Overall five-year, 10-year, and 15-year survival rates were 66.3%, 54.2%, and 48.5%, respectively. In the young age group, the five-year survival rate was 53%, and the 10-year survival rate was 42.7%. These rates were lower than those in the middle-aged and older groups.
A Cox-proportional hazard regression model demonstrated that Dukes stage and a family history of cancer were common prognostic factors in both young and middle-aged patients. Chronic constipation was an independent prognostic factor in middle-aged patients. Bowel obstruction, the length of operating time, and the number of metastatic lymph nodes were prognostic factors in the older group. In the young group, the duration of symptoms was not shown to be a prognostic factor.
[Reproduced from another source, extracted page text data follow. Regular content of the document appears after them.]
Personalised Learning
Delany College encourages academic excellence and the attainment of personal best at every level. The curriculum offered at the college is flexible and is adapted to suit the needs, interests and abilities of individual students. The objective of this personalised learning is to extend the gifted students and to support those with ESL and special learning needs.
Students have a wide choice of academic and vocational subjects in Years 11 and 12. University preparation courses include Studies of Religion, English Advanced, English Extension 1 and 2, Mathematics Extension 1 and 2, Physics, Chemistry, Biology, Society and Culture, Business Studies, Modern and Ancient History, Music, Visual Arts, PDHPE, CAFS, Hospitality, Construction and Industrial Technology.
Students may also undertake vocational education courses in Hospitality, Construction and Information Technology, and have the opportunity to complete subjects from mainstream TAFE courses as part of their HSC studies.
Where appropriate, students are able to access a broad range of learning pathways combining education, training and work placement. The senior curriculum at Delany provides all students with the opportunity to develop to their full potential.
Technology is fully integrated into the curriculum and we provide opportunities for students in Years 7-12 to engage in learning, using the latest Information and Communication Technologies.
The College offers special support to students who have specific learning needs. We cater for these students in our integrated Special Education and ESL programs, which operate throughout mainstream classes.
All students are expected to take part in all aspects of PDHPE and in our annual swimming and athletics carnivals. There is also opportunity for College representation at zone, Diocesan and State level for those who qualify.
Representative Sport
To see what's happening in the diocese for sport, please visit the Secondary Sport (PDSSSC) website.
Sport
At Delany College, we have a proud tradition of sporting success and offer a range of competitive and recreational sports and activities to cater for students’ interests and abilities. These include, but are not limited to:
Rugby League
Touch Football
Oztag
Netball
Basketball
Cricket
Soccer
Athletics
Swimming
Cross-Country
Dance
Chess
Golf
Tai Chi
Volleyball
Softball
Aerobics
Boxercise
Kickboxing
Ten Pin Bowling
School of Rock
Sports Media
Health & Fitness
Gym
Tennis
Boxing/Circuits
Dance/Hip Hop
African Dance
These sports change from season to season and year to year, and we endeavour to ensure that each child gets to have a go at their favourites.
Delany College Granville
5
Five-year and 10-year survival rates, respectively, were:
- Dukes A stage: 82.6°% and 64.5°%
- Dukes B stage: 73.3% and 67.4%
- Dukes C stage: 37.3% and 27%
- Dukes D stage: 33.3% and 22.2%
Survival rates in patients with Dukes A and B stages were similar; however, in Dukes C and D stages, survival rates were lower than those of the middle-aged and older patients with the same stage of disease.
In young colorectal cancer patients with a family cancer history, five- and 10-year survival rates were 73.1% and 64.5%, respectively. These rates were better than those of patients without a family history (48.1% and 37.3%).
Therefore, survival rates were lower in younger patients than in middle-aged and older patients. A family history of cancer and advanced Dukes stage were poor prognostic factors, whereas the duration of symptoms did not suggest a poor prognosis. The prognostic factors affecting survival after surgery may differ among the various age groups.